Reading chair plans for Wisbech Market Place

A reading chair will be installed in Wisbech town centre in a bid to encourage more families to share a story.

Wisbech Reads hopes to install a bespoke chair and book locker in the Market Place during the summer.

The five-year project, made up of town primary and secondary schools, aims to promote reading among families.

One of the people behind the plan is Peckover School principal Carrie Norman, who is hoping to create more reading chair installations across the town.

She said: “The reading chair is to highlight reading in everyday lives.

“It would be lovely if families have an ice-cream and share a book in the middle of the day.

“Some people may not go to the library but this would be somewhere really central. It would be fantastic if people walked past and then sat down to enjoy books.”

Wisbech Reads will be applying to the Arts Council for a grant but has also received funding from Nestle Purina and Cambridgeshire County Council.

The project is hoping to create the locker and chair in the form of a “reading tree”.

Along with being stocked with children’s books, the reading tree will also include magazines and newspapers for adults.

Mrs Norman said: “As a headteacher, I believe it is so important to read to children.

“I don’t want reading for pleasure to disappear.”

Wisbech Town Council, which also funds the project, supported the plan following a detailed presentation by Mrs Norman.

Councillors will be asking the people behind the £2 million Lottery grant to improve the town centre to look at the reading chair.
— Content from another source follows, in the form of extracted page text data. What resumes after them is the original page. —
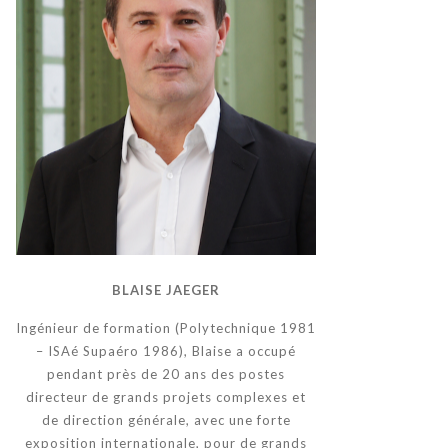
BLAISE JAEGER
Ingénieur de formation (Polytechnique 1981
– ISAé Supaéro 1986), Blaise a occupé
pendant près de 20 ans des postes
directeur de grands projets complexes et
de direction générale, avec une forte
exposition internationale, pour de grands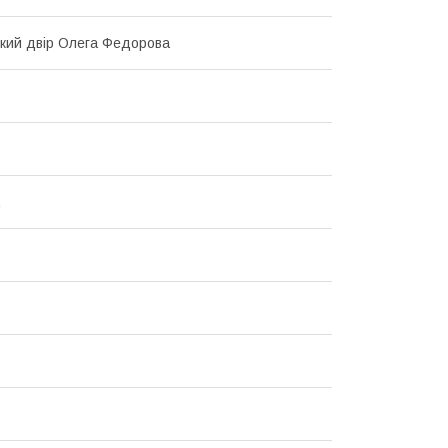
кий двір Олега Федорова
Speaking at the meeting on Monday last week Cllr Alan Lay said: “When I was a child my parents read to me and when I first become a parent I read to my child. She’s done well.

“I have found that if children have a bad upbringing that’s the worst start in life they can ever have.”

Cllr Steve Tierney said Wisbech Reads was a “fantastic project” and asked about technology.

Cllr Robert McLaren asked about standards of literacy in the town.

Mayor David Hodgson added: “The thing I find encouraging is that you are encouraging them to read books and not all those iPads.”